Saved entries

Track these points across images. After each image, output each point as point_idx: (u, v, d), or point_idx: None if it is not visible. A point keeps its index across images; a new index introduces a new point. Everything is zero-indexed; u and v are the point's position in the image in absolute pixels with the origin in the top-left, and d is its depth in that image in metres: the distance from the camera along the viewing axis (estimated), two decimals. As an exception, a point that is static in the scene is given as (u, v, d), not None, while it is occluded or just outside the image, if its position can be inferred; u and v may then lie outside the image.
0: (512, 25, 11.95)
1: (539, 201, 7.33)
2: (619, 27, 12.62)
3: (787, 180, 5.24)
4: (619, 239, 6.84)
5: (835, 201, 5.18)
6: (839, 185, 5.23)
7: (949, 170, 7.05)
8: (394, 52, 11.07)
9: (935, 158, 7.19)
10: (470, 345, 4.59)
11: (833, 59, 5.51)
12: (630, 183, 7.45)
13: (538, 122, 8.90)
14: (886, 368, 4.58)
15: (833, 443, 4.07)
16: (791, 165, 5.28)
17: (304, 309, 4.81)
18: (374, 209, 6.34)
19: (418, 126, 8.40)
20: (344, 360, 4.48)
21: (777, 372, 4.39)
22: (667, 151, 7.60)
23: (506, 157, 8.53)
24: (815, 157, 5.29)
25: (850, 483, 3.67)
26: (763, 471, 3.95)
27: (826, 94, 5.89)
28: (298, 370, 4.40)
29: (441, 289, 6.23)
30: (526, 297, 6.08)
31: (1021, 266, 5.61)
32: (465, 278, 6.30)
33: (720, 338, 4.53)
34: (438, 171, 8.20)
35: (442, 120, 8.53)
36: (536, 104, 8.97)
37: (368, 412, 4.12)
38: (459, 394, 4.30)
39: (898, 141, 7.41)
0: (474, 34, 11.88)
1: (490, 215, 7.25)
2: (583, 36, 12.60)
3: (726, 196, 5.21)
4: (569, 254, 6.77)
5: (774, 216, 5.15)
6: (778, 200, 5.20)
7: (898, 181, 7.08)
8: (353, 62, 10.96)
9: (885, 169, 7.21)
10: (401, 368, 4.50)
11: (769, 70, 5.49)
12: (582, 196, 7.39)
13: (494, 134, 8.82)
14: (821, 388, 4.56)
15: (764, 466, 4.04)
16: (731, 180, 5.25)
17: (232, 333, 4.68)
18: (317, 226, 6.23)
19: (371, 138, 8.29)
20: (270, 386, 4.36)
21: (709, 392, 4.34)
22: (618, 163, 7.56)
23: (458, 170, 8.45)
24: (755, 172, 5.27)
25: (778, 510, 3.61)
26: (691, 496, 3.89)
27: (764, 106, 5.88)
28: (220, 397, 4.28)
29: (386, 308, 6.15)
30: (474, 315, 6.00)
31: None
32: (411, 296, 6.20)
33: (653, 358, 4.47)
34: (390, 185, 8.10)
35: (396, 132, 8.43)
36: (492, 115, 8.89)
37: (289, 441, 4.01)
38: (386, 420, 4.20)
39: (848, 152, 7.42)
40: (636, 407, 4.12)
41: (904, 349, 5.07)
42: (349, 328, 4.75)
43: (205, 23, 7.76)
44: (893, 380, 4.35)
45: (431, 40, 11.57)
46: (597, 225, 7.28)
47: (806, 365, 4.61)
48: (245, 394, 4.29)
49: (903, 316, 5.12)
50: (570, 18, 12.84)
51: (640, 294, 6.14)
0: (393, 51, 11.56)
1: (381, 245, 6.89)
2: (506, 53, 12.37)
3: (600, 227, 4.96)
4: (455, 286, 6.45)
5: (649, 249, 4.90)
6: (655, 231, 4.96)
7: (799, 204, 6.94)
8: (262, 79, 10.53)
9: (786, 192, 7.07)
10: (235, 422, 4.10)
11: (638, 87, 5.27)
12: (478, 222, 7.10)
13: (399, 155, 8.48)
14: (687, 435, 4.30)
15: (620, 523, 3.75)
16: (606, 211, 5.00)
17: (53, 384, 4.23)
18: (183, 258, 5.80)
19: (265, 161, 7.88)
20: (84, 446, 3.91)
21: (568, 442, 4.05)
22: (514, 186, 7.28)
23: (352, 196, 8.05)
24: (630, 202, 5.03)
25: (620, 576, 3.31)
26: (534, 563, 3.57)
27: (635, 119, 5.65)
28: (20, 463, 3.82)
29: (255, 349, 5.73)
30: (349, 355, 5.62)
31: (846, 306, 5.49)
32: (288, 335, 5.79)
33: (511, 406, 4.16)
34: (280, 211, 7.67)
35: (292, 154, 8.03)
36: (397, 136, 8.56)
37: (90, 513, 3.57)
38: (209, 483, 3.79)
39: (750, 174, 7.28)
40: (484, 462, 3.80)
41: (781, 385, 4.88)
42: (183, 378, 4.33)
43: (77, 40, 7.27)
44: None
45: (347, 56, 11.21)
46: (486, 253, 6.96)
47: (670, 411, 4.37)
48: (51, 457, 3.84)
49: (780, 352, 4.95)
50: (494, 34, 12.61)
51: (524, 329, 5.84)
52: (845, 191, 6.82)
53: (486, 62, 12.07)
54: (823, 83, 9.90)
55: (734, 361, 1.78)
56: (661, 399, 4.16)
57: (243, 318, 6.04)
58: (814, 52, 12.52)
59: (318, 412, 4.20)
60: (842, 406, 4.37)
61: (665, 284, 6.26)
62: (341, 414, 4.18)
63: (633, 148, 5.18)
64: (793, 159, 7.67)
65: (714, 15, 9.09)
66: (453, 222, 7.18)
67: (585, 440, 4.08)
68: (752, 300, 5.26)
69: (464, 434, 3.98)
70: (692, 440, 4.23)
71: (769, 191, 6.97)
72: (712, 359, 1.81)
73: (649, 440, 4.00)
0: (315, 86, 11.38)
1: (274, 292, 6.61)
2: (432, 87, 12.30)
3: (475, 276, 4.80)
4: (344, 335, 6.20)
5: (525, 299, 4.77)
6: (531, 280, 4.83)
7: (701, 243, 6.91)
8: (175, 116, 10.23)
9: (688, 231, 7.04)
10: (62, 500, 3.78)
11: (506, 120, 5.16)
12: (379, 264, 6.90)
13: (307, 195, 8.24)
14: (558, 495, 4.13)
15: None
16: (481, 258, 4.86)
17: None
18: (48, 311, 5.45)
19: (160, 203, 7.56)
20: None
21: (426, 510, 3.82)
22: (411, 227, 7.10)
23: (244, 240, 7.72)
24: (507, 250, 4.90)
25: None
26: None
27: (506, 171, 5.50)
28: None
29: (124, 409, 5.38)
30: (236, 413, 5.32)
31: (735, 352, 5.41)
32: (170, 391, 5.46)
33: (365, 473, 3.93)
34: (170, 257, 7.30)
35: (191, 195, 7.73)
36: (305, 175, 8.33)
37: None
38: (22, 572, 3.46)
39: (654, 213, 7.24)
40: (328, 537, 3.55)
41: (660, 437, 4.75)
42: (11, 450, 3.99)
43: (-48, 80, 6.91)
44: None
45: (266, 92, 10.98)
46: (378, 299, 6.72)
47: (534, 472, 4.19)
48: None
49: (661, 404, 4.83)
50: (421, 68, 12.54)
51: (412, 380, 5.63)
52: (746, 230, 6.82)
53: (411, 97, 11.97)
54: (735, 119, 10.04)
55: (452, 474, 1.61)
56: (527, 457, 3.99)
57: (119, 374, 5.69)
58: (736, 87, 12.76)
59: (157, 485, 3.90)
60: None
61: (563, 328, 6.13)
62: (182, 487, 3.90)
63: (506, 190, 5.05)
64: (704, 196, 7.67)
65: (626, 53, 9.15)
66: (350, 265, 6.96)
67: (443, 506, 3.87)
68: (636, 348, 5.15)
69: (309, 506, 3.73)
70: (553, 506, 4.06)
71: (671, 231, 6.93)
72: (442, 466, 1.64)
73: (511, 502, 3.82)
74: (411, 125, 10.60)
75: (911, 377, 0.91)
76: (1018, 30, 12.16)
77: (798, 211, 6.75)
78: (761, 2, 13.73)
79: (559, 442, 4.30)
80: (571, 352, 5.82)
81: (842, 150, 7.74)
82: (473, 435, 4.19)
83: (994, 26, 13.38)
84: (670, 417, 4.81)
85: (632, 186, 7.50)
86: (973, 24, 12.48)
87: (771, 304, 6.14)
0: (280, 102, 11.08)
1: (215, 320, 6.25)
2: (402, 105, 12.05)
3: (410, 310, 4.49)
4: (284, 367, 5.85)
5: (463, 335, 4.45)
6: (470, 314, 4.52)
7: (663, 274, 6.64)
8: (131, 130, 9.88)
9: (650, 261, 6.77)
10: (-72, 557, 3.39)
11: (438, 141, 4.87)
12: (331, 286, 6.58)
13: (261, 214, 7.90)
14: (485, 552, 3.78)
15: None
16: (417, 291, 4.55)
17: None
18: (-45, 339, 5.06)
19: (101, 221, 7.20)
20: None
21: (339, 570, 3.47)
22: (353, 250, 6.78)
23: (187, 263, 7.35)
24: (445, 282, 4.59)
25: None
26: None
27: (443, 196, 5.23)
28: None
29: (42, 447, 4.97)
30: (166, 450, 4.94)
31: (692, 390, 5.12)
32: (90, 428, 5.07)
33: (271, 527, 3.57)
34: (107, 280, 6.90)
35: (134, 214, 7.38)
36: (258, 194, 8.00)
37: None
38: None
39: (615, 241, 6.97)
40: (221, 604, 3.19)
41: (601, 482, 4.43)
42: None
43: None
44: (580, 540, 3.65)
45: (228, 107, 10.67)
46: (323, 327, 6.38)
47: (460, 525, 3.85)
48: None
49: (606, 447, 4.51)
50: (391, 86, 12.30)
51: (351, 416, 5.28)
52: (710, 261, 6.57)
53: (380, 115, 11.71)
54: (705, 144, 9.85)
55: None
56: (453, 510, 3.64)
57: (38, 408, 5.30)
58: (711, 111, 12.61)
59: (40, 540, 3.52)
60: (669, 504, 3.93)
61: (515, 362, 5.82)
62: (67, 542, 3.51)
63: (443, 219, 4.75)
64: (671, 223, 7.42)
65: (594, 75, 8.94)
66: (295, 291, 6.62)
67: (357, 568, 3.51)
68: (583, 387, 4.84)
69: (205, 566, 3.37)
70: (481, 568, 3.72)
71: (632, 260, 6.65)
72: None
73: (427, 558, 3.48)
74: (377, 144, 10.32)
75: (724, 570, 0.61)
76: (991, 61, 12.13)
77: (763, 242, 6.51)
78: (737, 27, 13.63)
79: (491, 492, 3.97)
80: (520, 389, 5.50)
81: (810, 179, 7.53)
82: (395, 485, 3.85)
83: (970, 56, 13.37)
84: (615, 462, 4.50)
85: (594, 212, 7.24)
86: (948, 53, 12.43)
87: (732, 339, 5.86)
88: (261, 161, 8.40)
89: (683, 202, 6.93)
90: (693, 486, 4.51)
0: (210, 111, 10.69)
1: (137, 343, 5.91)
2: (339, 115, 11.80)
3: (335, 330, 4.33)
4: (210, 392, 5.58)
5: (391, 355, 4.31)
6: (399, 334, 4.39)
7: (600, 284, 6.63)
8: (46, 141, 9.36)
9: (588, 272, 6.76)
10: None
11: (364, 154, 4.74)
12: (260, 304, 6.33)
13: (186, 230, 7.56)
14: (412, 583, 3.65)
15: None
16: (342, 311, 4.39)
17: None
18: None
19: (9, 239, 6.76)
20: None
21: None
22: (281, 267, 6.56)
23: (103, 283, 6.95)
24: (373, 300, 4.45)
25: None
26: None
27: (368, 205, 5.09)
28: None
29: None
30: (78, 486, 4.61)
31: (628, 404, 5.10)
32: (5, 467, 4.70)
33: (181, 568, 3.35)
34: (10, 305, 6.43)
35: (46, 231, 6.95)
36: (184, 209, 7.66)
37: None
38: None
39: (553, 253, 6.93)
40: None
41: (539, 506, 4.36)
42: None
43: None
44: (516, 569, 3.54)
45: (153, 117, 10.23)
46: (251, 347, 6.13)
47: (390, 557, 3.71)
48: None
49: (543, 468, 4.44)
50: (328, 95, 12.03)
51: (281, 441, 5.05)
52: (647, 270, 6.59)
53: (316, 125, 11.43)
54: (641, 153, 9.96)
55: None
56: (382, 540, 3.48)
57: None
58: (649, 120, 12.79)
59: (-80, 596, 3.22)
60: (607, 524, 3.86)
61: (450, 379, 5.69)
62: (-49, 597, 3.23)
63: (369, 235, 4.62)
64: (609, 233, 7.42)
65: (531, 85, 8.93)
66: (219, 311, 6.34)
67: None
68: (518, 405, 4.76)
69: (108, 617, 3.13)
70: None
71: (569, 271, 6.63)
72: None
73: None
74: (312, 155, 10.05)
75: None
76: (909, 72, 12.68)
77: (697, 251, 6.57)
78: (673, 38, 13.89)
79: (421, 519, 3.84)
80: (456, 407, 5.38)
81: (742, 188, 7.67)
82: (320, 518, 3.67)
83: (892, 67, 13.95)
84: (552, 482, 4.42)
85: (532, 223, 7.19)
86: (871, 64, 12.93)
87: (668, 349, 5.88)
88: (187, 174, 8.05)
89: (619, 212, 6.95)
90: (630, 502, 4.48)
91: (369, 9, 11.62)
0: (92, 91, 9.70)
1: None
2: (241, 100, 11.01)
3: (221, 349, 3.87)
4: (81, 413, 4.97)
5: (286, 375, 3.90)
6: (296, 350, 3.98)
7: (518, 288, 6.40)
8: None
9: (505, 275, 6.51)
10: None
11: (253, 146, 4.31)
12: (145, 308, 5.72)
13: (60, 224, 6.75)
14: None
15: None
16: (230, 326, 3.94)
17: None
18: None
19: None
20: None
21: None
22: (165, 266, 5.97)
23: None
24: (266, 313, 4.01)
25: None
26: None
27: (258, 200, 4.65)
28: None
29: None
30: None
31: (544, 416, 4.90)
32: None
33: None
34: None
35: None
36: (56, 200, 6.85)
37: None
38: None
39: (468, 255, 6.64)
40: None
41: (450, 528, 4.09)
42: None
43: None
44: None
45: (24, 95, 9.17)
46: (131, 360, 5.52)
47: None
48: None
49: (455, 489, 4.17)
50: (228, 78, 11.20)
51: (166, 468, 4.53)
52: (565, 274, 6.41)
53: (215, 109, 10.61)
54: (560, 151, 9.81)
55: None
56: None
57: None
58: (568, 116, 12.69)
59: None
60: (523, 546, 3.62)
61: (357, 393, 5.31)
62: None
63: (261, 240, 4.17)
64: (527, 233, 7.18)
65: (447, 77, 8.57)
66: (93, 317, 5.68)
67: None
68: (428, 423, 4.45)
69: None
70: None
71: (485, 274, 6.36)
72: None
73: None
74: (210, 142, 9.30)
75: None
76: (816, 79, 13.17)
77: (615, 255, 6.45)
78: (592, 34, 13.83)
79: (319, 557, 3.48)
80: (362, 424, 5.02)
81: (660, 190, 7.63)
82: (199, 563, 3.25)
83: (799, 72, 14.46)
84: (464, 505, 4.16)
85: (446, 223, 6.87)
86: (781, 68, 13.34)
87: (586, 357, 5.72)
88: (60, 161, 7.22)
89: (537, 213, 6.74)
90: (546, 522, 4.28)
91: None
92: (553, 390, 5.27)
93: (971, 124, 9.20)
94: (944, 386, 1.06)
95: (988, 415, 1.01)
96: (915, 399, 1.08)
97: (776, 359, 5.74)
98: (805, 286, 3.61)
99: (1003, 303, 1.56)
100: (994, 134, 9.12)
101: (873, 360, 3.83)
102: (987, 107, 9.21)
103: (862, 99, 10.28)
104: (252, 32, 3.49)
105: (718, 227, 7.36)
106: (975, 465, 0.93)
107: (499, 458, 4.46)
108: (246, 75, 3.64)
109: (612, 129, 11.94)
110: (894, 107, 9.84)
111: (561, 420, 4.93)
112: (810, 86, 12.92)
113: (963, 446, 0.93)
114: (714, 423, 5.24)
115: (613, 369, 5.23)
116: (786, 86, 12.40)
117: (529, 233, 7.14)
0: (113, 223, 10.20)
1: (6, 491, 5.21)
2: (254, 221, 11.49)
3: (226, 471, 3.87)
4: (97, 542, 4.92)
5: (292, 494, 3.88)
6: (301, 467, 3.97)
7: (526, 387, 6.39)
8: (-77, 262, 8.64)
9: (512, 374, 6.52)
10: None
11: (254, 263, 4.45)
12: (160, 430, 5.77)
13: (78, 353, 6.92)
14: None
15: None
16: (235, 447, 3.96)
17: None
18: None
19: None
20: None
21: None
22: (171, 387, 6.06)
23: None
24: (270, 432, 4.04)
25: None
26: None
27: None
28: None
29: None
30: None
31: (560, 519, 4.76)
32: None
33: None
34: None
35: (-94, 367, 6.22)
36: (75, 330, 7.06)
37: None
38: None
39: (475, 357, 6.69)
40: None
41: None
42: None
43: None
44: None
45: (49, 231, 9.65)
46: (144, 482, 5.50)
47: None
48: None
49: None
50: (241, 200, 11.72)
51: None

**Task brief**
From the first line above through the line that contains "9: (935, 158, 7.19)", quote each line exactly. Output nothing more.

**Answer to the problem**
Track these points across images. After each image, output each point as point_idx: (u, v, d), or point_idx: None if it is not visible. A point keeps its index across images; a new index introduces a new point. Everything is zero-indexed; u and v are the point's position in the image in absolute pixels with the origin in the top-left, and d is its depth in that image in metres: the distance from the camera along the viewing axis (estimated), two decimals. As an exception, a point that is static in the scene is given as (u, v, d), not None, while it is occluded or just outside the image, if its position can be inferred; u and v may then lie outside the image.
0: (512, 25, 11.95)
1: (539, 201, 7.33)
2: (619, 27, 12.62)
3: (787, 180, 5.24)
4: (619, 239, 6.84)
5: (835, 201, 5.18)
6: (839, 185, 5.23)
7: (949, 170, 7.05)
8: (394, 52, 11.07)
9: (935, 158, 7.19)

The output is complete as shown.